The president’s allies allege that Biden, when he was vice president, corruptly endeavored to protect his son Hunter’s business dealings in Ukraine by working to oust a Ukrainian prosecutor who was looking into corruption at Burisma. But that prosecutor, Viktor Shokin, had put those investigations aside. And while much was made by Republicans of Biden’s push to get rid of him, the Obama administration and U.S. allies wanted to see him gone, too, because he was seen as insufficiently committed to fighting corruption.

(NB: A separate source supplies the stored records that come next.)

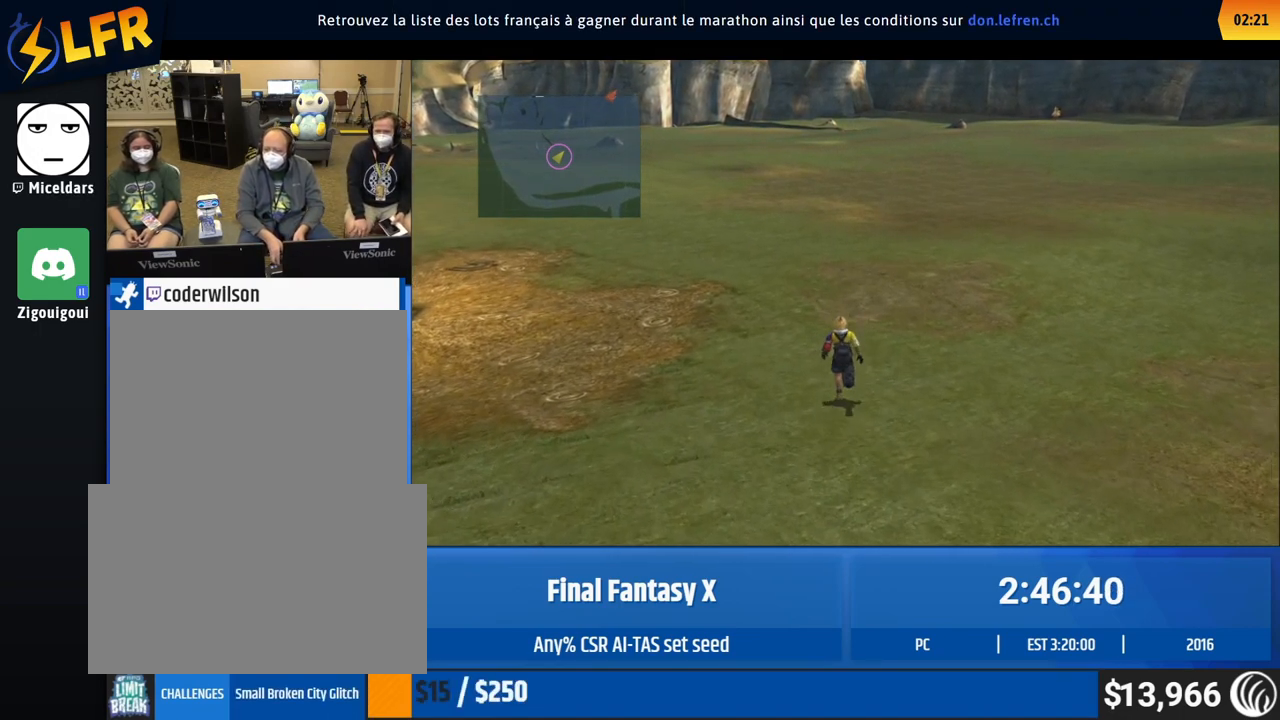
{"buttons": [], "left_stick": "up", "events": []}
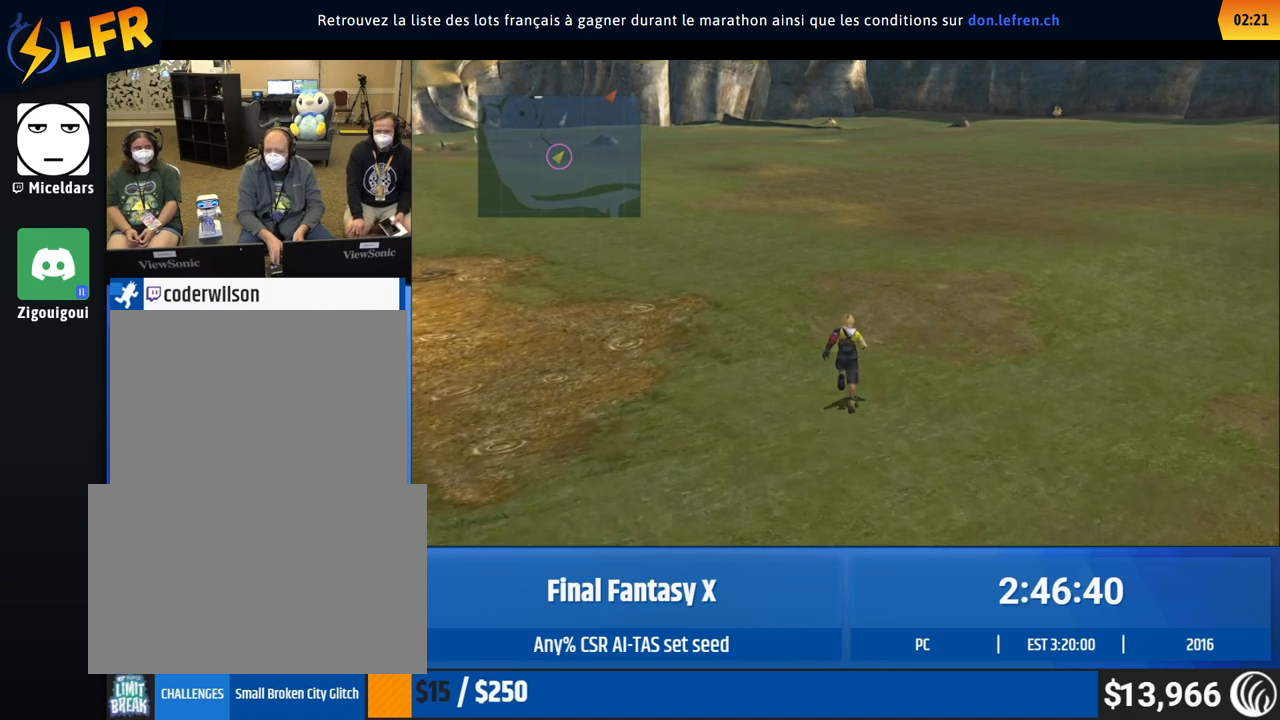
{"buttons": [], "left_stick": "up", "events": []}
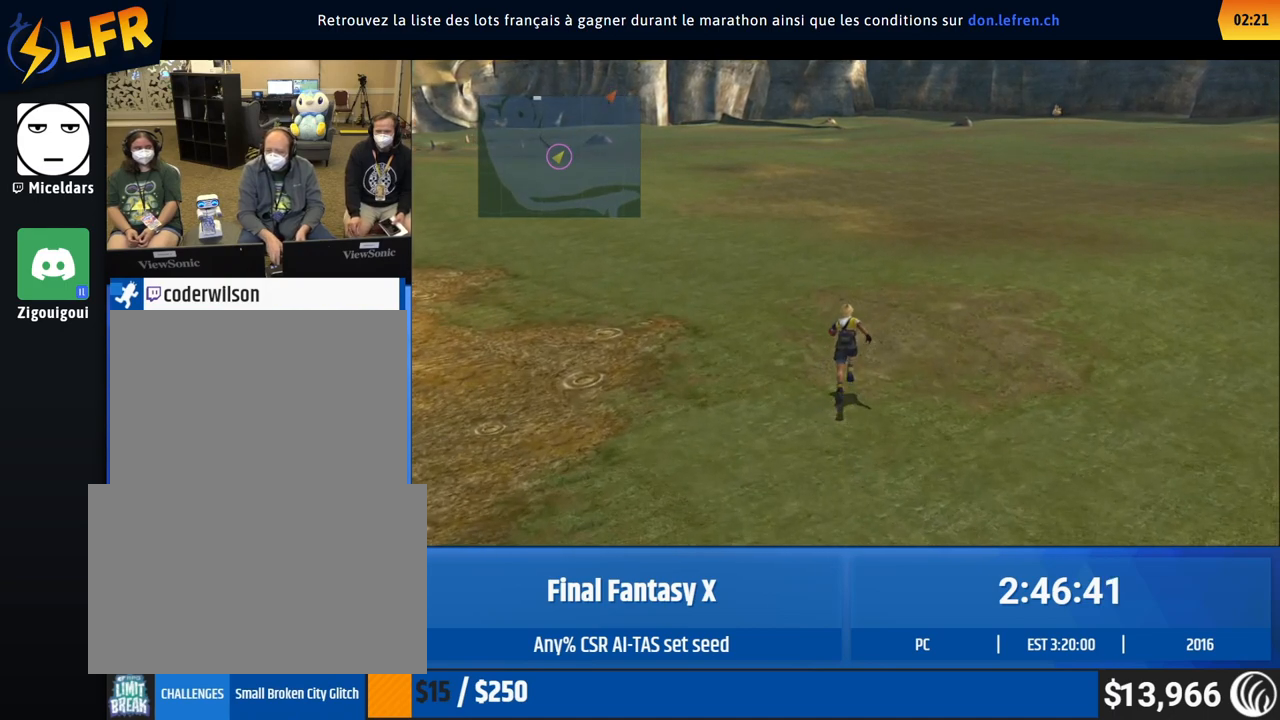
{"buttons": [], "left_stick": "up", "events": []}
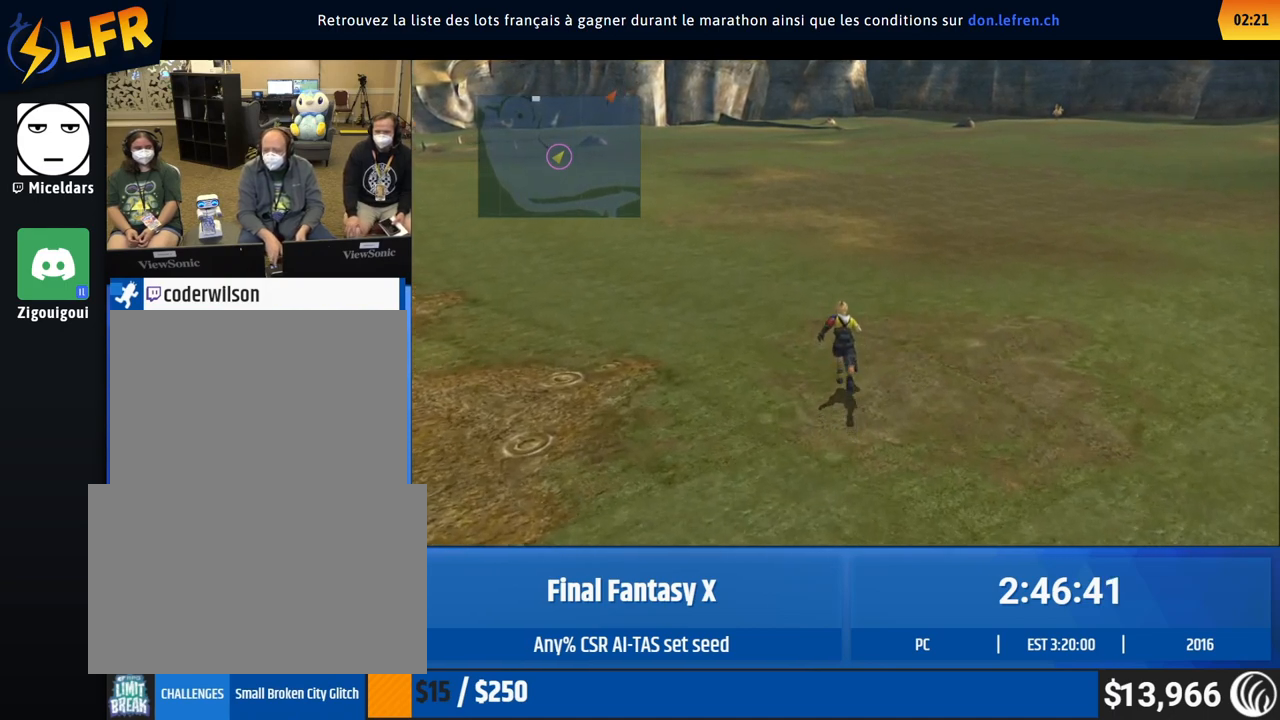
{"buttons": [], "left_stick": "up", "events": []}
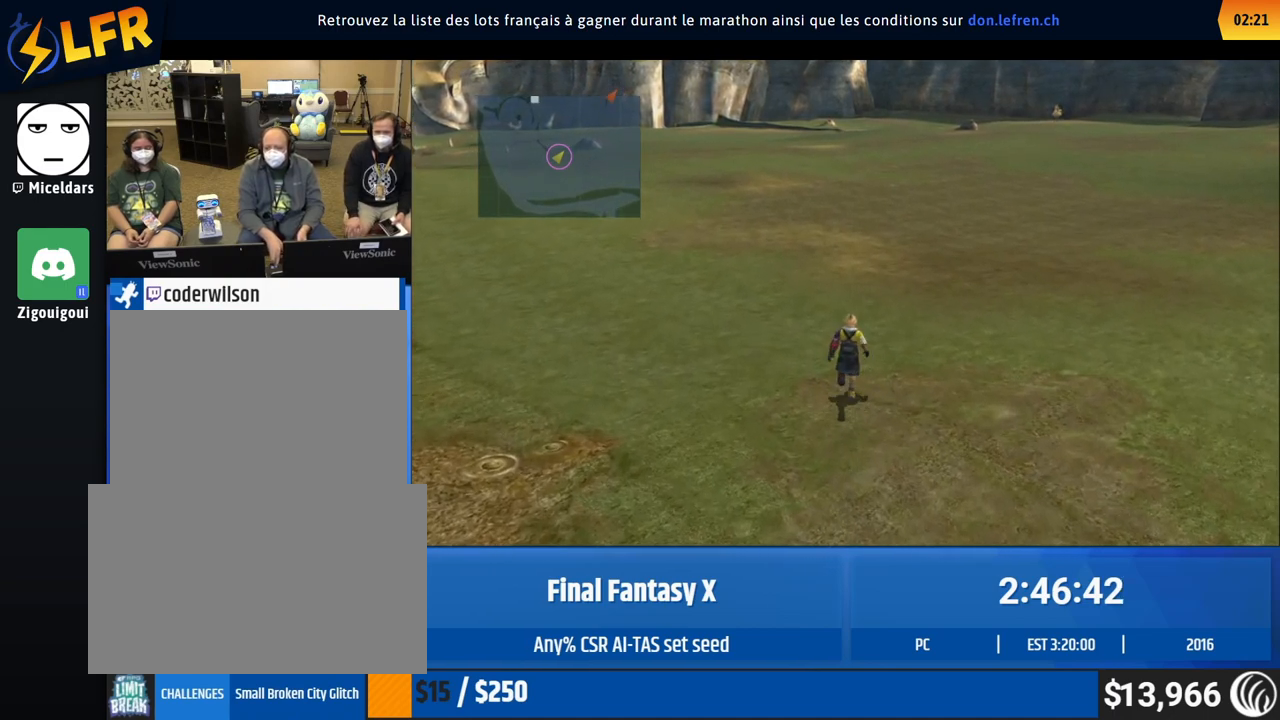
{"buttons": [], "left_stick": "up", "events": []}
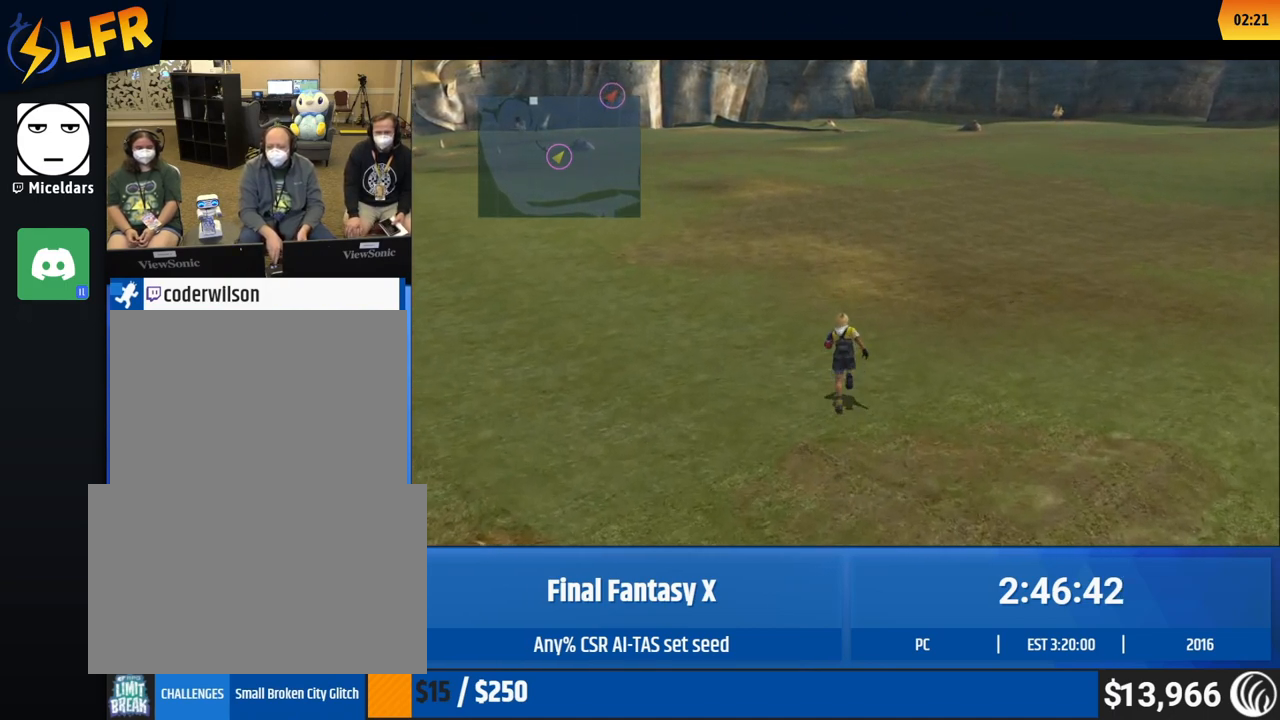
{"buttons": [], "left_stick": "up", "events": []}
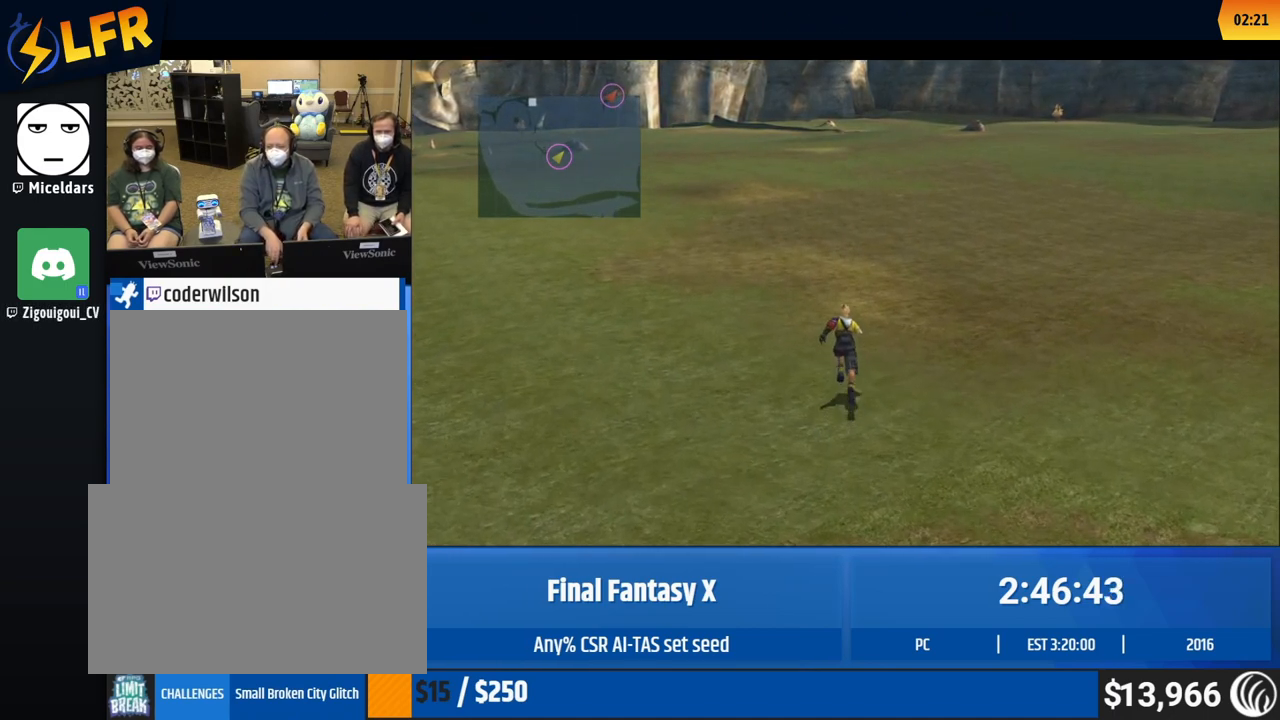
{"buttons": [], "left_stick": "up", "events": []}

Neither U.S. nor Ukrainian officials ever filed criminal charges against the Bidens, and the former Ukrainian prosecutor general, Yuriy Lutsenko, said in May 2019 that there was no evidence of wrongdoing. The Bidens themselves have denied wrongdoing, too.
“We already knew that Donald Trump is terrified of facing Joe Biden—because he got himself impeached by trying to force a foreign country to spread lies about the Vice President on behalf of his re-election campaign,” said Andrew Bates, a spokesman for the Biden campaign. “Now, Senator Johnson just flat out conceded that this is a ham-handed effort to manipulate Democratic primary voters.”
President Trump himself remains closely in touch with some of the most central figures off Capitol Hill trying to trigger investigations of the Biden family and Ukraine. On Wednesday, the president’s personal lawyer Rudy Giuliani told The Daily Beast that he was still in regular contact with Trump.
Asked when the two of them last spoke, the Trump attorney replied, “yesterday”—the same day Biden dominated Super Tuesday’s Democratic contests and dramatically improved his chances of securing the party’s 2020 presidential nomination.
Giuliani would not divulge the nature or subject matter of their Tuesday conversation. But the former New York mayor and leading Biden antagonist had previously vowed, following Trump’s acquittal in the Senate impeachment trial, to continue to probe the Bidens and Ukraine issues.
As The Daily Beast reported last month, Giuliani has done so at the explicit encouragement of his client, with Trump, post-acquittal, privately urging his attorney to keep digging on the matter and to keep the president updated on whatever progress he makes.
In early February, Giuliani said he was planning on “ramping up” his probes into Joe and Hunter Biden, claiming that “it’s a matter of the fair administration of justice for real.”
In the Senate, that ramping-up was timed nicely with Biden’s reemergence in the Democratic race. On Sunday, the day after Biden’s comeback win in the South Carolina primary, Johnson sent a letter to members of his committee notifying them of plans to hold a vote on a subpoena for Andrii Telizhenko, a former Ukrainian diplomat who worked for a consulting firm, Blue Star Strategies, that represented Burisma in the U.S.
In his letter, Johnson wrote that he is “convinced obtaining Mr. Telizhenko’s Blue Star documents and information is an important part of this investigation.” Telizhenko, reported The Daily Beast in November, has ties to Trumpworld figures like Rudy Giuliani, and helped spread the narrative popular among the president’s allies that Ukrainian officials meddled in the 2016 election to hurt Trump.
A vote on the subpoena is scheduled for Mar. 11. If approved, it will be the first subpoena issued by Senate Republicans for anything related to Burisma. Asked to respond to allegations of fishy timing, Johnson scoffed. “They’re just wrong,” he said on Wednesday.
The top Democrat on Johnson’s committee, Sen. Gary Peters (D-MI), declined to say to reporters if he felt that the probe is politically motivated. He did oppose it, however, on the grounds it was a waste of time: “This investigation should not be part of what we're doing at Homeland Security,” said Peters. “There are too many other important issues that impact the security of our country.”